XML News from Saturday, February 14, 2004

The XML Protocol Working Group has posted the first public working draft of the XML-binary Optimized Packaging (XOP) specification.

This specification defines the XML-binary Optimized Packaging (XOP) convention, a means of more efficiently serializing XML Query 1.0 and XPath 2.0 Data Model [XML Query Data Model] that have certain types of content.

A XOP package is created by placing a serialization of the XML Data Model inside of an extensible packaging format (such as MIME Multipart/Related, see [RFC 2387]) and then re-encoding selected portions of its content alongside it, while marking their locations in the XML with a special element that links to the packaged data using URIs.

Optimization in XOP is limited to the content of those elements which contain characters that can be interpreted as the canonical lexical representation of the XML Schema base64Binary datatype (see [XML Schema Part 2] 3.2.16 base64Binary and Errata in XML Schema, E2-54). Attributes, non-base64-compatible character data, and data not in the canonical representation of the base64Binary datatype cannot be successfully optimized by XOP.

Fortunately, this does not seem to be a generic binary encoding of XML, just a more efficient means of bundling non-XML binary data with XML documents.
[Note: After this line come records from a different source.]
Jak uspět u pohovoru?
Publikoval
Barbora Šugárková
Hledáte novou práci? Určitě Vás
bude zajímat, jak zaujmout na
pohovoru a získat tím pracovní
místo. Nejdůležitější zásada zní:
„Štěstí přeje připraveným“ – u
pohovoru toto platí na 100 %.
The XML Protocol Working Group has also posted a new working draft of the SOAP Message Transmission Optimization Mechanism that relies on XOP. Quoting from the introduction,

Unlike SOAP itself, which is defined in terms of XML Infosets [XML InfoSet], this feature models message envelopes using the XQuery 1.0 and XPath 2.0 Data Model [XML Query Data Model], which is a typed superset of the Infoset. This feature uses type information only for optimization purposes; it does not provide for reconstruction of type information at receivers, except as necessary to support optimization. Nonetheless, use of the Data Model in this specification facilitates optimized transmission of query results through SOAP, and should provide a useful foundation if, for example, digital signature canonicalizations were to be developed for Data Model instances. Use of the Data Model here should also facilitate the work of those who may wish to develop features to provide for optimized transmission of the full typed Data Model: the changes needed to this specification should be straightforward, and the optimizations provided herein should be easy to generalize for such use.

The usage of the Abstract Transmission Optimization Feature is a hop-by-hop contract between a SOAP node and the next SOAP node in the SOAP message path, providing no mandatory convention for optimization of SOAP transmission through intermediaries. The feature does provide optional means by which binding implementations MAY choose to facilitate the efficient pass-through of optimized data contained within headers or bodies relayed by an intermediary (see 2.3.4 Binding Optimizations at Intermediaries). Additional specifications might also be written to provide for other optimized multi-hop capabilities, perhaps building on the mechanisms provided herein.

The second part (3. An Optimized MIME Multipart Serialization of SOAP Messages) describes an Optimized MIME Multipart Serialization of SOAP Messages implementing the Abstract Transmission Optimization Feature in a binding independent way. This implementation relies on the [XOP] format.

The third part (4. HTTP Transmission Optimization Feature) uses this Optimized MIME Multipart Serialization of SOAP Messages for describing an implementation of the Abstract Transmission Optimization Feature for the SOAP 1.2 HTTP binding (see [SOAP Part 2] 7. SOAP HTTP Binding).

I find the string typing implicit in this model to be seriously broken. It loses information (i.e. it's a lossy compression format) and makes too many assumptions about what content is and is not relevant.